Helmet-to-Helmet Rule is Too Much

It is easy for the fat-cat bureaucrats and executive to sit in luxury boxes and the comfort of air-conditioning and make up rules for the game of football. Whether it is college or professional football, I am not a fan of one of the more recently emphasized rules: helmet-to-helmet contact. In the words of Oklahoma State Head Coach Mike Gundy, who by the way got handled this past weekend by second year Head Coach Kevin Sumlin and the Houston Cougars, “This ain’t intramurals! This is the Big 12!”

As always, I am never advocating violence or unfair play, but how can rules continue to be enforced putting defensive players at a disadvantage before the play even begins? I was watching college and professional football over the weekend (obviously), and stopped on the San Francisco 49ers vs. Arizona Cardinals football game. In the first quarter on the game, S Adrian Wilson was flagged on a personal foul penalty for hitting a TE Vernon Davis who was hung out to dry by QB Shaun Hill. Davis goes up to grab the ball, which was thrown a bit high by Hill.  Wilson was running towards Davis and happened to run into Davis who was coming down from leaping up to catch the pass. Wilson happened to hit his helmet as Davis was landing as Wilson was attempting to break up the pass. The pass was incomplete. Again, Davis was coming down and hit Wilson’s helmet. That resulted in an unnecessary roughness penalty of 15 yards against Wilson and the Arizona Cardinals.

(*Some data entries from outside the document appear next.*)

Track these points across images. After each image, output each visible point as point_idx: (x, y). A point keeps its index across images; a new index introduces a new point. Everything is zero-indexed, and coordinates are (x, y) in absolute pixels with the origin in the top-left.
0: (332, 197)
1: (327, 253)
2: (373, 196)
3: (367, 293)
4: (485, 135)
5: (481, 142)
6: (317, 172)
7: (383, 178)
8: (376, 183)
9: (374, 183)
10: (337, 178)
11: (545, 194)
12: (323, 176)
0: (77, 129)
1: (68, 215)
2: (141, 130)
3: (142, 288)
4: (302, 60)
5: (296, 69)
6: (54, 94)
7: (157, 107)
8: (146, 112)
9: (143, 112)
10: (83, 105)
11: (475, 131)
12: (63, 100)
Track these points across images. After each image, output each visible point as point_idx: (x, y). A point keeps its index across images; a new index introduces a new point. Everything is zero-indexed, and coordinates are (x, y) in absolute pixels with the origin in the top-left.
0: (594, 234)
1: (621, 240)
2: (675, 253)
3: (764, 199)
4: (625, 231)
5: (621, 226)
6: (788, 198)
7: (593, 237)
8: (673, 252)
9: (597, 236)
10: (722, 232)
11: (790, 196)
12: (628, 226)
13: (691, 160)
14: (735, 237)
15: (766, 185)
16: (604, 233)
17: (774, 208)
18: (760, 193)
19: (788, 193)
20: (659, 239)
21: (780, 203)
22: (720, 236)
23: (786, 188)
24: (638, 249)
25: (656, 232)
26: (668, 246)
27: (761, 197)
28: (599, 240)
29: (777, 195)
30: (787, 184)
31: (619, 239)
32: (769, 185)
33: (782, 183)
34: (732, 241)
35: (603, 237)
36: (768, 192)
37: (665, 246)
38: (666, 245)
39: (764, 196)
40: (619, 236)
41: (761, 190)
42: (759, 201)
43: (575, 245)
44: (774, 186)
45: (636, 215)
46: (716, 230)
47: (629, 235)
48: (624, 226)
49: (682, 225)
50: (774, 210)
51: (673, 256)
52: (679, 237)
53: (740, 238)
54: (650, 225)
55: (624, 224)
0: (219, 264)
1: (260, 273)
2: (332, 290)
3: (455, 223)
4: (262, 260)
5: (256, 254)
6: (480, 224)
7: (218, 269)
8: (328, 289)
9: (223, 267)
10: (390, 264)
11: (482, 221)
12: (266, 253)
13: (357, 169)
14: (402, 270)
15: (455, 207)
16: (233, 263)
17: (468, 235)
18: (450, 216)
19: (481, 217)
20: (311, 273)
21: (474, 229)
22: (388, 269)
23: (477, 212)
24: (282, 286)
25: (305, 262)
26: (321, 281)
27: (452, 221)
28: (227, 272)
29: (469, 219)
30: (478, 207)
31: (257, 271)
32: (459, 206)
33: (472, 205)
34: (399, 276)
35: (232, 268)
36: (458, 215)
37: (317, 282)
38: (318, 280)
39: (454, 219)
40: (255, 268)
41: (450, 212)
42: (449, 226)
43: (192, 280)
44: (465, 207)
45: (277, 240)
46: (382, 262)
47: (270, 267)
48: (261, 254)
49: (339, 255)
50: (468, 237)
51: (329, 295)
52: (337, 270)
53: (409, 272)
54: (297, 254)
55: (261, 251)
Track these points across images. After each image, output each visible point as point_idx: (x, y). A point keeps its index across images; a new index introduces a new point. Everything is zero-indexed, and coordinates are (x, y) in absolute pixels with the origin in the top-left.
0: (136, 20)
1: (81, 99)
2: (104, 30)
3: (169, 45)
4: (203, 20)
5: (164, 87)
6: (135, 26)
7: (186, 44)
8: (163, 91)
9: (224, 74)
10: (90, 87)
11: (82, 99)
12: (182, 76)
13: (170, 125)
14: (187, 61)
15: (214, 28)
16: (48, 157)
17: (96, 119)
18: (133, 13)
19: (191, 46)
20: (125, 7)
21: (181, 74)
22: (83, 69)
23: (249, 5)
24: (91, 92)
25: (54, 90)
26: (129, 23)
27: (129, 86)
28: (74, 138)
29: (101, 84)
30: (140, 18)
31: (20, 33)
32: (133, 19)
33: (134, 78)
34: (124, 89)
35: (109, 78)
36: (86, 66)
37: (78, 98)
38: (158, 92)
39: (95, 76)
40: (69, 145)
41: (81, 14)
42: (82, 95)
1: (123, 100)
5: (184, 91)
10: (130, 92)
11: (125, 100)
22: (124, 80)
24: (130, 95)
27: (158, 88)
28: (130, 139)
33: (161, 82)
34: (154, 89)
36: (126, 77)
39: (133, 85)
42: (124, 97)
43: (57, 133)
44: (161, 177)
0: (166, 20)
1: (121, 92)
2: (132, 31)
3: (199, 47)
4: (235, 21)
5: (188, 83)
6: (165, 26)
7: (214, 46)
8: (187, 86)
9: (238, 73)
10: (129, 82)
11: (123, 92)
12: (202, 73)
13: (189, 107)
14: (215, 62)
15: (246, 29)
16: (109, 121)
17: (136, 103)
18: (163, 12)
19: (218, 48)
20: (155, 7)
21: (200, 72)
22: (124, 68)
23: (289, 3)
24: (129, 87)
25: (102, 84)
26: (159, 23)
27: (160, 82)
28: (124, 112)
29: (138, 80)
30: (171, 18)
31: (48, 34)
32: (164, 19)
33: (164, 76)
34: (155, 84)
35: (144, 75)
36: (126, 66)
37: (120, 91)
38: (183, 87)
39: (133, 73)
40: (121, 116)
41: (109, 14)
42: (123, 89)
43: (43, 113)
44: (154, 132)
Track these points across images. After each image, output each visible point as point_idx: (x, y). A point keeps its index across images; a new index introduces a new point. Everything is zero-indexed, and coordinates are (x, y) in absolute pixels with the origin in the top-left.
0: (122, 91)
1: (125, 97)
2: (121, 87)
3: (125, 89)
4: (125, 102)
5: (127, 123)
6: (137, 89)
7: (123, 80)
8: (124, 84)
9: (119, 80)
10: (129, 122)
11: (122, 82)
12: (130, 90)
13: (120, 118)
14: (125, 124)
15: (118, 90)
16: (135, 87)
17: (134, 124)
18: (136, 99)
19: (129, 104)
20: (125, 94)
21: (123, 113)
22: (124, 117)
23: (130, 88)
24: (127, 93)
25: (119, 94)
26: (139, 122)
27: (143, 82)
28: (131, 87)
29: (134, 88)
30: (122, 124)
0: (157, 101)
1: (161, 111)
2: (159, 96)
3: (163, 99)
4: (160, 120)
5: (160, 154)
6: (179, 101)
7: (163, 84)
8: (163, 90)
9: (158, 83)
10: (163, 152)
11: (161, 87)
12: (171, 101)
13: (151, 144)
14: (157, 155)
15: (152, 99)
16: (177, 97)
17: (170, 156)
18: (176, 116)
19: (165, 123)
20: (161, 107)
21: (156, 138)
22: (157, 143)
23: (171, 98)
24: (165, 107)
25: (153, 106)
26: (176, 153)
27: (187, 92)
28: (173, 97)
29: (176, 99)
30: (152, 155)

WTF! What are player supposed to do? If the defensive payer does not make the defensive play his coach will scream at him, which may result in the player being sent to the bench or losing his job. If the player does not make that hit and tries to ease up on the player he is going to hit, that could result in the offensive player making the catch, which could lead to a touchdown, which results in the team losing the game, the fans and ownership becoming upset and could eventually lead to the coaching staff getting fired. I’m sorry, but as a former OFFENSIVE player, I believe that so long as a player has pads on, and the defensive player is not acting maliciously, he should be allowed to do what is necessary to “make a play” and help the team win. That is what makes up the beauty of the game and the essence of what makes a person into a “playmaker”. When the rules are already favored in one direction over another, the game does not have the same purity as it did in the past. 

C’mon, what is Wilson supposed to do?  Since I was a little boy playing football, the common basic emphasis of tackling has always been, “See what you hit.” Now the “powers” that be, want players to hit with shoulders, inadvertently causing injury to the hitter and not the hittee. I know the rules were put in place to protect players from being hit in defenseless positions, but I think the rule has gotten out of hand and is affecting the game and the defensive player’s safety.

Defensive players are have a job to do; and so do offensive players. I would not like playing on defense under the current rules of today. Defensive players can’t touch after five yards; can not pull down a player by the shoulder pads; can not hit a player in the head who has on a helmet (that is just weird). I guess defensive players would just stand there like immovable objects and let teams do whatever they want offensively and not try to stop the opposition.  I think the game of football is losing some of the bravado that made it so great.

Ii would not surprise me if the some of the rule changes have everything to do with the lucrative television contracts signed between the television networks and the college and professional sports. The television executives need ratings and they see that as points, i.e., high-scoring football games.  There is not a lot of excitement for the casual fan who watches a game where the final score was 6-3. While it may be a great game for more progressive followers of the game, touchdowns and field goals attract new fans on a much greater scale than that of a low scoring game. Those who love football will always watch no matter what, so there is no need to cater to the “hard-core” fan.

So the rules must be skewed to cater to offenses, allowing them to score more points. While this is my opinion, I have been in many high-level executive meetings and spoken to others who have shared my same sentiments.

Conspiracy theory? You tell me. Things that make you go, hmmmmmm!